PROBLEM |
Copy every line of the entries below word for word, keeping each line in its original order.

Extracted data entries |

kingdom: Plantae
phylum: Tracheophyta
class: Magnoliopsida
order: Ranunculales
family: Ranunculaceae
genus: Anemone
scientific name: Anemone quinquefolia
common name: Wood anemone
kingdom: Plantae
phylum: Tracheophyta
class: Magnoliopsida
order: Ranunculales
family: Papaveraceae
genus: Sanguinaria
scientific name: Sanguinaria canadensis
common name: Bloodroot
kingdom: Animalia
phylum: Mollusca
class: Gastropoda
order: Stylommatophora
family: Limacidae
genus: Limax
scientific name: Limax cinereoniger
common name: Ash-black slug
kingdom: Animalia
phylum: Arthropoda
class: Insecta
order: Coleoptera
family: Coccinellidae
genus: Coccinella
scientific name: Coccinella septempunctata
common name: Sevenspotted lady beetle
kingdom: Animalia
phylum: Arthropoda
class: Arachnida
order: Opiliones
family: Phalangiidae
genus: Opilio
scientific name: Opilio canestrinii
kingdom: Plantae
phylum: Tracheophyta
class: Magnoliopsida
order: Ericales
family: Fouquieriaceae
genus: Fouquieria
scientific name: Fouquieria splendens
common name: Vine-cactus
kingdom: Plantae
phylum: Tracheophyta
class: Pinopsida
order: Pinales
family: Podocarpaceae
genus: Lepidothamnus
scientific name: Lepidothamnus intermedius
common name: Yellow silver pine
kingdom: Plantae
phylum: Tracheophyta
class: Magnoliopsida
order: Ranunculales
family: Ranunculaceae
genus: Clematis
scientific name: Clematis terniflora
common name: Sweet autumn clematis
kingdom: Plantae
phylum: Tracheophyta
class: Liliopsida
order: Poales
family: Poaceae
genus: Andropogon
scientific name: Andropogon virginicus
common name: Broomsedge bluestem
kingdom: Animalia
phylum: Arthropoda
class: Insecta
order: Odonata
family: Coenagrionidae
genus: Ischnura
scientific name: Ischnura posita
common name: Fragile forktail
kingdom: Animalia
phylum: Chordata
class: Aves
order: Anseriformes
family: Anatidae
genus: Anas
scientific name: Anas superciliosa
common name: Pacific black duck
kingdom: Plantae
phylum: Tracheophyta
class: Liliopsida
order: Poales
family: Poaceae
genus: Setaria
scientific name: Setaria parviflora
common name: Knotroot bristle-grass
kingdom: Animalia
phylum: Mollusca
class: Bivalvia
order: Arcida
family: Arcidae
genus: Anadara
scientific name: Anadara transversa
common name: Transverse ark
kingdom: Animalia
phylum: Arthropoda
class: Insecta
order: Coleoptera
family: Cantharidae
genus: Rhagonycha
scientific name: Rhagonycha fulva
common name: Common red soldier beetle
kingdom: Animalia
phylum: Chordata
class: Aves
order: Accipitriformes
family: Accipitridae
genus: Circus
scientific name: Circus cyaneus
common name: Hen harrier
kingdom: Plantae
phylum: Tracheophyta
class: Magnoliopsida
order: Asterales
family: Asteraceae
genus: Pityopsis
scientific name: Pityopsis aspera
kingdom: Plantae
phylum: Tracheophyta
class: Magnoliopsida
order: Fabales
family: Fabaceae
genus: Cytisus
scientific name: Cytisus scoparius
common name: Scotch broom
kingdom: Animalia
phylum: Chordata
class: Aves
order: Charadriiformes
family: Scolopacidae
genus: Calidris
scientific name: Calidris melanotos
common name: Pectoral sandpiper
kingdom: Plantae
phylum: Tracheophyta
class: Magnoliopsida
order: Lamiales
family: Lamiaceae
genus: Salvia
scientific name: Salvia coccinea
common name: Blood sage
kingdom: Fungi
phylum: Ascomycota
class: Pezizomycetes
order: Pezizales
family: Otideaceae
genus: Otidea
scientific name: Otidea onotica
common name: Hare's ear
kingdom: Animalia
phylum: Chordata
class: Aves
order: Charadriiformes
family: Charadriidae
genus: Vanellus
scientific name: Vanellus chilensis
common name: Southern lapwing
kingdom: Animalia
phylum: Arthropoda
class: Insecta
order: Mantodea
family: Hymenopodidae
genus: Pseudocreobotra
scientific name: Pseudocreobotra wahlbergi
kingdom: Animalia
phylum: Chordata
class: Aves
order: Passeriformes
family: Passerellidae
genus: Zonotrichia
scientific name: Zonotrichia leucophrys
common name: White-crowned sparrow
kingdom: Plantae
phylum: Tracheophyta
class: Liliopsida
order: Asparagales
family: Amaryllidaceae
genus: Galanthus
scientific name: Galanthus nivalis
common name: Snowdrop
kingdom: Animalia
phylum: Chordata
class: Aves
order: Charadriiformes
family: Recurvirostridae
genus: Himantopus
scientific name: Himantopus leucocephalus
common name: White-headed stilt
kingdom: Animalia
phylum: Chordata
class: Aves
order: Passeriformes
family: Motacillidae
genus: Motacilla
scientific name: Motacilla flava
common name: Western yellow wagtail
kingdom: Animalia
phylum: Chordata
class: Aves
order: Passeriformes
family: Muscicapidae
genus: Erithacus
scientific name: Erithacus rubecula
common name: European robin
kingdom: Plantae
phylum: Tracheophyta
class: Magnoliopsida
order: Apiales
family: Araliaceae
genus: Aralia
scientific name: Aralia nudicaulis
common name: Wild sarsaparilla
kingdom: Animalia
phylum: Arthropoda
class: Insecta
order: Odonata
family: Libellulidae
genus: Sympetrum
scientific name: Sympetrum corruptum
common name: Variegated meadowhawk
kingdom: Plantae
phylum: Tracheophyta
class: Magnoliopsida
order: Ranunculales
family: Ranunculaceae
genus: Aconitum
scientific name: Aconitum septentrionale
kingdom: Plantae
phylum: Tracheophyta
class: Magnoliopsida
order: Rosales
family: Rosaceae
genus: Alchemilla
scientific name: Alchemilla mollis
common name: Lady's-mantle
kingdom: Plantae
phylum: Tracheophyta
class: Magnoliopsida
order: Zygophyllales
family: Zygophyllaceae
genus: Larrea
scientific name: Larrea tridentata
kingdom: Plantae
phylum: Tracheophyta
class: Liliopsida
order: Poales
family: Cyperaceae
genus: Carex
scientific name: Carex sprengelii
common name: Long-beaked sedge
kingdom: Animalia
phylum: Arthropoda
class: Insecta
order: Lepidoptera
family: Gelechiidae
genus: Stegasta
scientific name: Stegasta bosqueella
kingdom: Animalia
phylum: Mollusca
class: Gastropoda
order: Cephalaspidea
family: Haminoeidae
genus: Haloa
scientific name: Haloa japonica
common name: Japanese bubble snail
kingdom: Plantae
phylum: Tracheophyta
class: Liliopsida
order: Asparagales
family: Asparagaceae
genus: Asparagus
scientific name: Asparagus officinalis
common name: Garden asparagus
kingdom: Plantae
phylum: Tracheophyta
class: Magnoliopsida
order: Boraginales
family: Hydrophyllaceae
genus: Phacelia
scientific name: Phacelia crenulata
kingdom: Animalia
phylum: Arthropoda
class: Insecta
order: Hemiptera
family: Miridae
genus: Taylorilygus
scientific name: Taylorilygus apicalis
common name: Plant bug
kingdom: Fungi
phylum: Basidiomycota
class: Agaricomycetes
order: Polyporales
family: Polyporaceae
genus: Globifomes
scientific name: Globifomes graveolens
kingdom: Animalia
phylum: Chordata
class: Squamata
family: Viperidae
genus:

OUTPUT FOR THIS EXERCISE |
kingdom: Plantae
phylum: Tracheophyta
class: Magnoliopsida
order: Ranunculales
family: Ranunculaceae
genus: Anemone
scientific name: Anemone quinquefolia
common name: Wood anemone
kingdom: Plantae
phylum: Tracheophyta
class: Magnoliopsida
order: Ranunculales
family: Papaveraceae
genus: Sanguinaria
scientific name: Sanguinaria canadensis
common name: Bloodroot
kingdom: Animalia
phylum: Mollusca
class: Gastropoda
order: Stylommatophora
family: Limacidae
genus: Limax
scientific name: Limax cinereoniger
common name: Ash-black slug
kingdom: Animalia
phylum: Arthropoda
class: Insecta
order: Coleoptera
family: Coccinellidae
genus: Coccinella
scientific name: Coccinella septempunctata
common name: Sevenspotted lady beetle
kingdom: Animalia
phylum: Arthropoda
class: Arachnida
order: Opiliones
family: Phalangiidae
genus: Opilio
scientific name: Opilio canestrinii
kingdom: Plantae
phylum: Tracheophyta
class: Magnoliopsida
order: Ericales
family: Fouquieriaceae
genus: Fouquieria
scientific name: Fouquieria splendens
common name: Vine-cactus
kingdom: Plantae
phylum: Tracheophyta
class: Pinopsida
order: Pinales
family: Podocarpaceae
genus: Lepidothamnus
scientific name: Lepidothamnus intermedius
common name: Yellow silver pine
kingdom: Plantae
phylum: Tracheophyta
class: Magnoliopsida
order: Ranunculales
family: Ranunculaceae
genus: Clematis
scientific name: Clematis terniflora
common name: Sweet autumn clematis
kingdom: Plantae
phylum: Tracheophyta
class: Liliopsida
order: Poales
family: Poaceae
genus: Andropogon
scientific name: Andropogon virginicus
common name: Broomsedge bluestem
kingdom: Animalia
phylum: Arthropoda
class: Insecta
order: Odonata
family: Coenagrionidae
genus: Ischnura
scientific name: Ischnura posita
common name: Fragile forktail
kingdom: Animalia
phylum: Chordata
class: Aves
order: Anseriformes
family: Anatidae
genus: Anas
scientific name: Anas superciliosa
common name: Pacific black duck
kingdom: Plantae
phylum: Tracheophyta
class: Liliopsida
order: Poales
family: Poaceae
genus: Setaria
scientific name: Setaria parviflora
common name: Knotroot bristle-grass
kingdom: Animalia
phylum: Mollusca
class: Bivalvia
order: Arcida
family: Arcidae
genus: Anadara
scientific name: Anadara transversa
common name: Transverse ark
kingdom: Animalia
phylum: Arthropoda
class: Insecta
order: Coleoptera
family: Cantharidae
genus: Rhagonycha
scientific name: Rhagonycha fulva
common name: Common red soldier beetle
kingdom: Animalia
phylum: Chordata
class: Aves
order: Accipitriformes
family: Accipitridae
genus: Circus
scientific name: Circus cyaneus
common name: Hen harrier
kingdom: Plantae
phylum: Tracheophyta
class: Magnoliopsida
order: Asterales
family: Asteraceae
genus: Pityopsis
scientific name: Pityopsis aspera
kingdom: Plantae
phylum: Tracheophyta
class: Magnoliopsida
order: Fabales
family: Fabaceae
genus: Cytisus
scientific name: Cytisus scoparius
common name: Scotch broom
kingdom: Animalia
phylum: Chordata
class: Aves
order: Charadriiformes
family: Scolopacidae
genus: Calidris
scientific name: Calidris melanotos
common name: Pectoral sandpiper
kingdom: Plantae
phylum: Tracheophyta
class: Magnoliopsida
order: Lamiales
family: Lamiaceae
genus: Salvia
scientific name: Salvia coccinea
common name: Blood sage
kingdom: Fungi
phylum: Ascomycota
class: Pezizomycetes
order: Pezizales
family: Otideaceae
genus: Otidea
scientific name: Otidea onotica
common name: Hare's ear
kingdom: Animalia
phylum: Chordata
class: Aves
order: Charadriiformes
family: Charadriidae
genus: Vanellus
scientific name: Vanellus chilensis
common name: Southern lapwing
kingdom: Animalia
phylum: Arthropoda
class: Insecta
order: Mantodea
family: Hymenopodidae
genus: Pseudocreobotra
scientific name: Pseudocreobotra wahlbergi
kingdom: Animalia
phylum: Chordata
class: Aves
order: Passeriformes
family: Passerellidae
genus: Zonotrichia
scientific name: Zonotrichia leucophrys
common name: White-crowned sparrow
kingdom: Plantae
phylum: Tracheophyta
class: Liliopsida
order: Asparagales
family: Amaryllidaceae
genus: Galanthus
scientific name: Galanthus nivalis
common name: Snowdrop
kingdom: Animalia
phylum: Chordata
class: Aves
order: Charadriiformes
family: Recurvirostridae
genus: Himantopus
scientific name: Himantopus leucocephalus
common name: White-headed stilt
kingdom: Animalia
phylum: Chordata
class: Aves
order: Passeriformes
family: Motacillidae
genus: Motacilla
scientific name: Motacilla flava
common name: Western yellow wagtail
kingdom: Animalia
phylum: Chordata
class: Aves
order: Passeriformes
family: Muscicapidae
genus: Erithacus
scientific name: Erithacus rubecula
common name: European robin
kingdom: Plantae
phylum: Tracheophyta
class: Magnoliopsida
order: Apiales
family: Araliaceae
genus: Aralia
scientific name: Aralia nudicaulis
common name: Wild sarsaparilla
kingdom: Animalia
phylum: Arthropoda
class: Insecta
order: Odonata
family: Libellulidae
genus: Sympetrum
scientific name: Sympetrum corruptum
common name: Variegated meadowhawk
kingdom: Plantae
phylum: Tracheophyta
class: Magnoliopsida
order: Ranunculales
family: Ranunculaceae
genus: Aconitum
scientific name: Aconitum septentrionale
kingdom: Plantae
phylum: Tracheophyta
class: Magnoliopsida
order: Rosales
family: Rosaceae
genus: Alchemilla
scientific name: Alchemilla mollis
common name: Lady's-mantle
kingdom: Plantae
phylum: Tracheophyta
class: Magnoliopsida
order: Zygophyllales
family: Zygophyllaceae
genus: Larrea
scientific name: Larrea tridentata
kingdom: Plantae
phylum: Tracheophyta
class: Liliopsida
order: Poales
family: Cyperaceae
genus: Carex
scientific name: Carex sprengelii
common name: Long-beaked sedge
kingdom: Animalia
phylum: Arthropoda
class: Insecta
order: Lepidoptera
family: Gelechiidae
genus: Stegasta
scientific name: Stegasta bosqueella
kingdom: Animalia
phylum: Mollusca
class: Gastropoda
order: Cephalaspidea
family: Haminoeidae
genus: Haloa
scientific name: Haloa japonica
common name: Japanese bubble snail
kingdom: Plantae
phylum: Tracheophyta
class: Liliopsida
order: Asparagales
family: Asparagaceae
genus: Asparagus
scientific name: Asparagus officinalis
common name: Garden asparagus
kingdom: Plantae
phylum: Tracheophyta
class: Magnoliopsida
order: Boraginales
family: Hydrophyllaceae
genus: Phacelia
scientific name: Phacelia crenulata
kingdom: Animalia
phylum: Arthropoda
class: Insecta
order: Hemiptera
family: Miridae
genus: Taylorilygus
scientific name: Taylorilygus apicalis
common name: Plant bug
kingdom: Fungi
phylum: Basidiomycota
class: Agaricomycetes
order: Polyporales
family: Polyporaceae
genus: Globifomes
scientific name: Globifomes graveolens
kingdom: Animalia
phylum: Chordata
class: Squamata
family: Viperidae
genus:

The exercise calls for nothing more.